「家族からいびきが大きいと言わ…
公開日:2026年05月31日
更新日:2026年05月27日

目次
「CPAPを始めたけれど、できればいつかやめたい」
「毎月の通院や機械の管理が負担に感じる」
「体重が減ってきたので、もうCPAPは必要ないのでは?」
睡眠時無呼吸症候群に対してCPAP療法を行っている方から、このようなご相談をいただくことがあります。
CPAP療法は、睡眠中に空気の圧で気道を保ち、無呼吸や低呼吸を減らす治療です。
中等症から重症の閉塞性睡眠時無呼吸症候群では、非常に重要な治療選択肢です。
一方で、毎晩マスクを装着する必要があるため、患者さんによっては負担を感じることもあります。

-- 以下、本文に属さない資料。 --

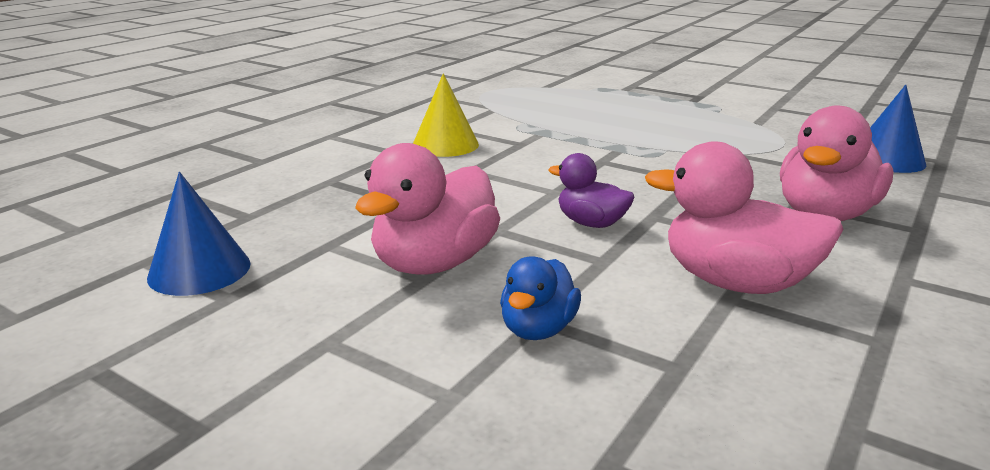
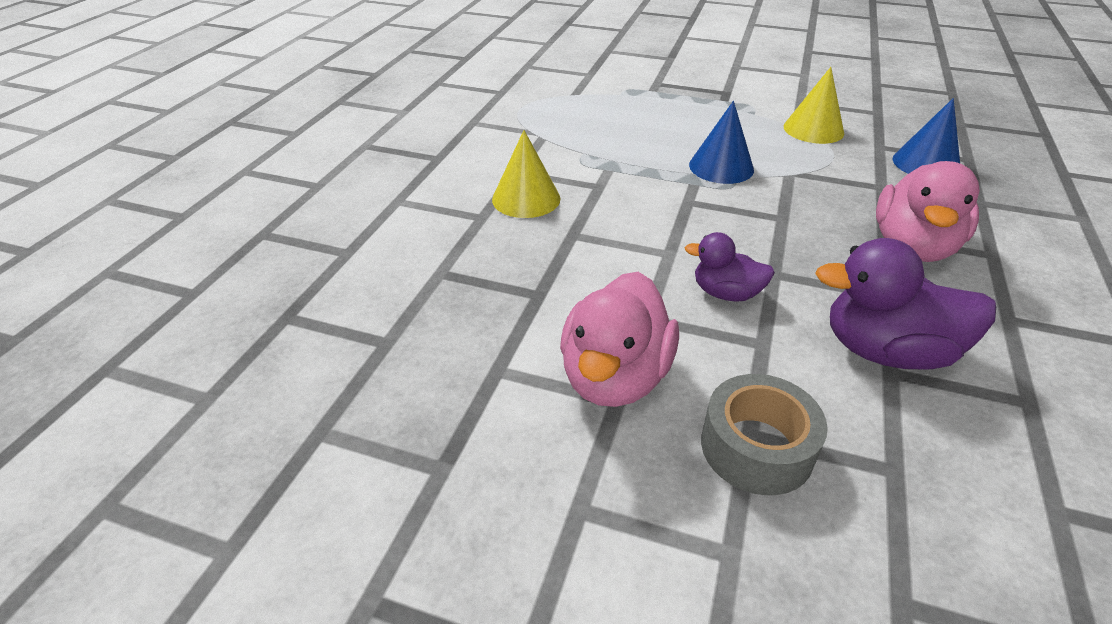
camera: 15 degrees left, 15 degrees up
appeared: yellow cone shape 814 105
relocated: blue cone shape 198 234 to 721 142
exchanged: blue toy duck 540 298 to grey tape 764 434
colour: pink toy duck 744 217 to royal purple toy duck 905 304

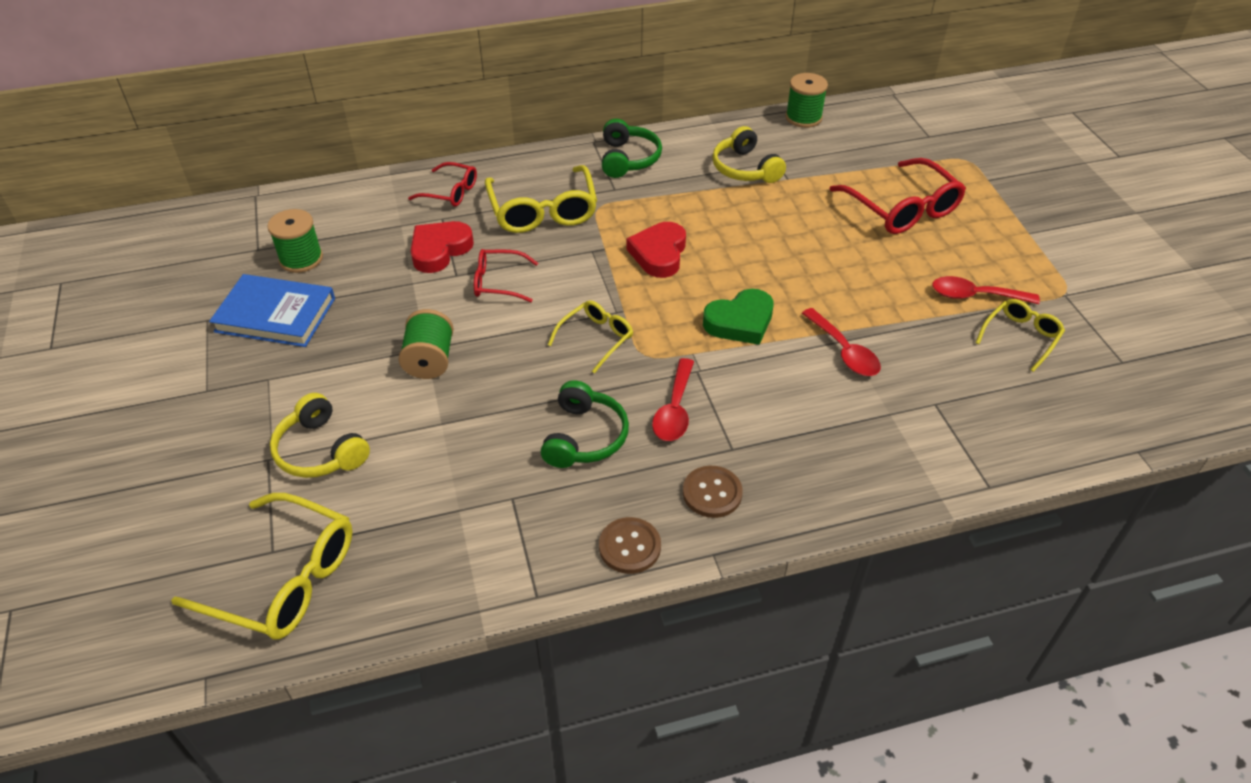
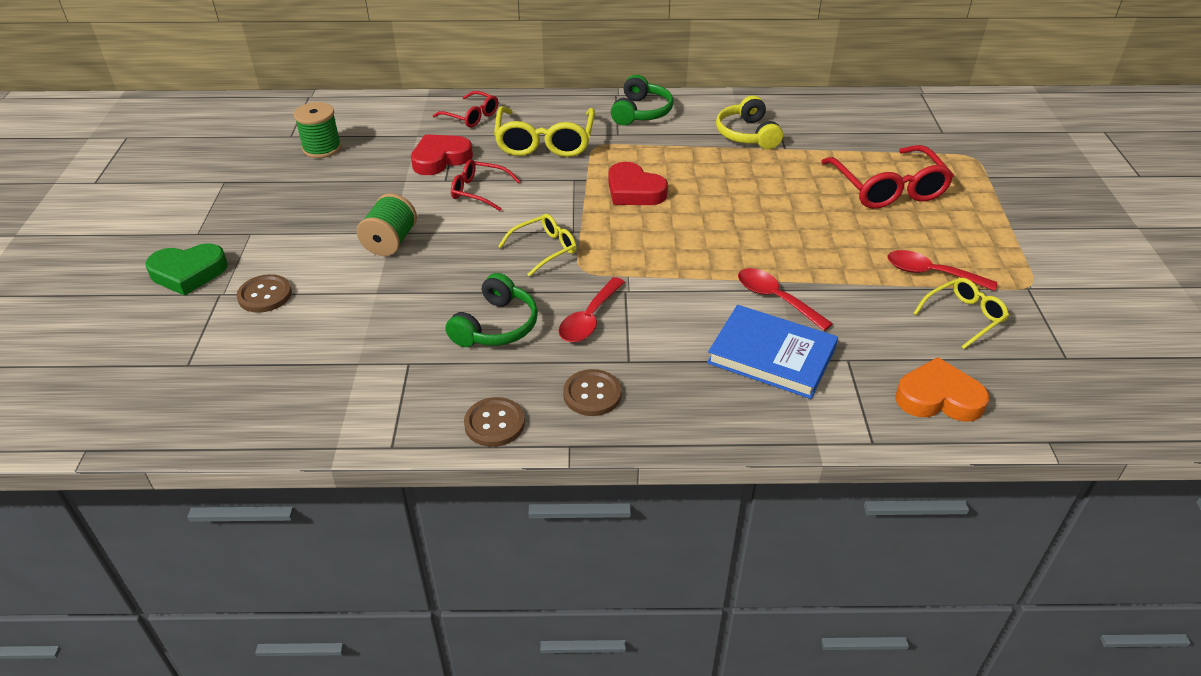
camera: 15 degrees right, 5 degrees down
missing: green spool 806 100; yellow eyeglasses 261 566
appeared: orange heart 942 389
relocated: blue hardback 272 310 to 772 352; green heart 738 317 to 186 269
exchanged: yellow over-ear headphones 320 435 to brown sewing button 264 293
spun: scarlet heart 656 250 = 638 183 75 degrees counterclockwise; scarlet spoon 841 342 = 785 299 150 degrees clockwise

結論からお伝えすると、CPAPをやめられるかどうかは、自己判断ではなく、睡眠時無呼吸症候群の状態を再評価して判断することが大切です。
症状が軽くなったように感じても、実際には睡眠中の無呼吸が残っていることがあります。

横浜・中山駅近くの横濱おなか診療所では、消化器内科、内科、肛門外科、内視鏡検査を中心に診療しています。
胃カメラや大腸カメラなどの診療に加えて、肥満、脂肪肝、高血圧、糖尿病、脂質異常症など、生活習慣と関係する内科疾患を診る機会も多くあります。
当院では、おなかの症状だけでなく、睡眠や生活習慣病を含めた全身の健康を一緒に考えることを大切にしています。
CPAPは「症状を抑える治療」であり、原因が残れば再発することがあります
CPAP療法は、睡眠中に気道が狭くならないように空気の圧で支える治療です。
薬で体質そのものを変える治療ではなく、装着している間に無呼吸を減らす治療です。
そのため、CPAPを外しても無呼吸が出なくなるためには、睡眠時無呼吸症候群の原因や悪化要因が改善している必要があります。
代表的な要因には、肥満、首まわりの脂肪、飲酒、鼻づまり、睡眠姿勢、顎やのどの構造、加齢による筋力低下などがあります。
特に肥満は閉塞性睡眠時無呼吸症候群の大きな要因のひとつです。
「最近いびきが減った気がする」「日中の眠気が少なくなった」という変化は良いサインかもしれません。
ただし、症状の改善だけでCPAPを中止できるとは限りません。
本当に中止できるかどうかは、再検査で睡眠中の呼吸状態を確認する必要があります。
CPAPを自己判断でやめると何が問題になる?
CPAPを自己判断で中止すると、睡眠中の無呼吸が再び増える可能性があります。
睡眠時無呼吸症候群では、寝ている間に呼吸が止まったり浅くなったりすることで、体の酸素が下がります。
そのたびに脳や自律神経が刺激され、睡眠が浅くなり、血圧や心臓にも負担がかかります。
その結果、日中の眠気、集中力低下、運転中の眠気、起床時の頭痛、疲労感などが再び出てくることがあります。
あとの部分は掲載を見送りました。